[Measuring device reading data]
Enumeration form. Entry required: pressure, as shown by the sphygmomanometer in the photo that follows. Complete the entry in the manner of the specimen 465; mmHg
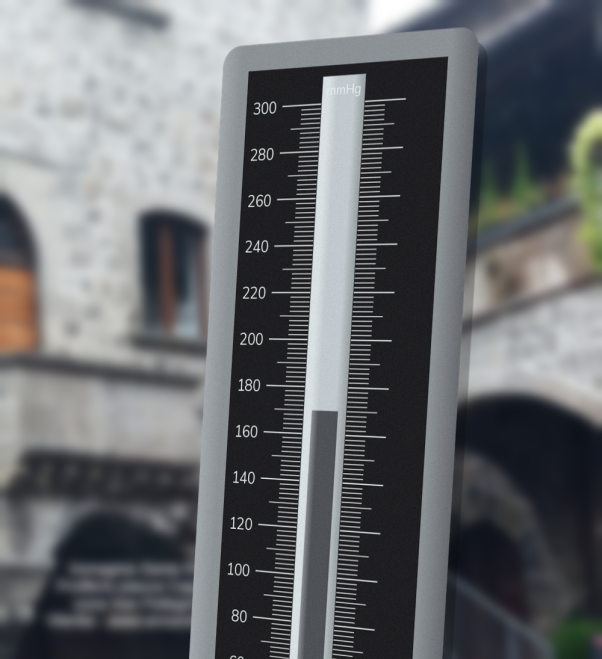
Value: 170; mmHg
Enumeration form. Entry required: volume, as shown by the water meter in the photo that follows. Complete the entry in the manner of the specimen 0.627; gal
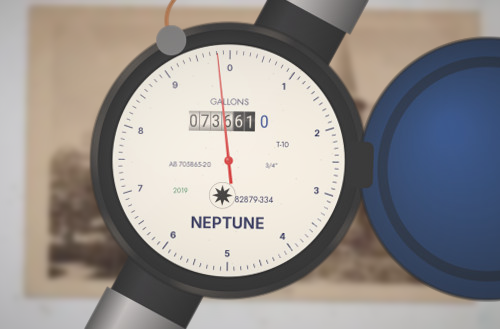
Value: 736609.8; gal
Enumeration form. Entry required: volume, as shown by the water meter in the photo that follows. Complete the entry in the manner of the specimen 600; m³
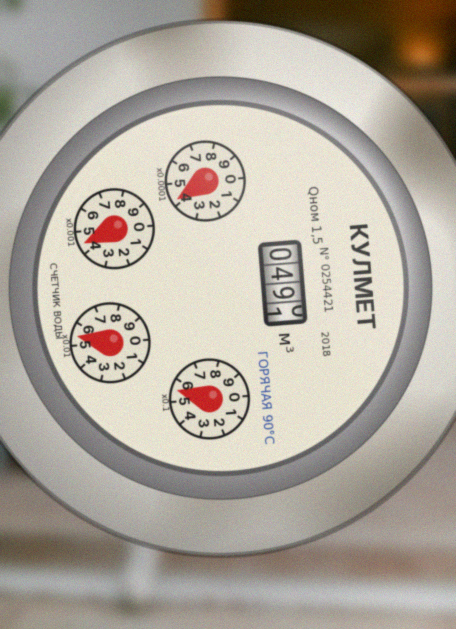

__BRIEF__. Please recast every line of the records above as a numbered list, skipping blank lines and omitting the pictures.

__EXERCISE ANSWER__.
1. Enumeration form. Entry required: pressure, as shown by the sphygmomanometer in the photo that follows. Complete the entry in the manner of the specimen 465; mmHg
2. Value: 170; mmHg
3. Enumeration form. Entry required: volume, as shown by the water meter in the photo that follows. Complete the entry in the manner of the specimen 0.627; gal
4. Value: 736609.8; gal
5. Enumeration form. Entry required: volume, as shown by the water meter in the photo that follows. Complete the entry in the manner of the specimen 600; m³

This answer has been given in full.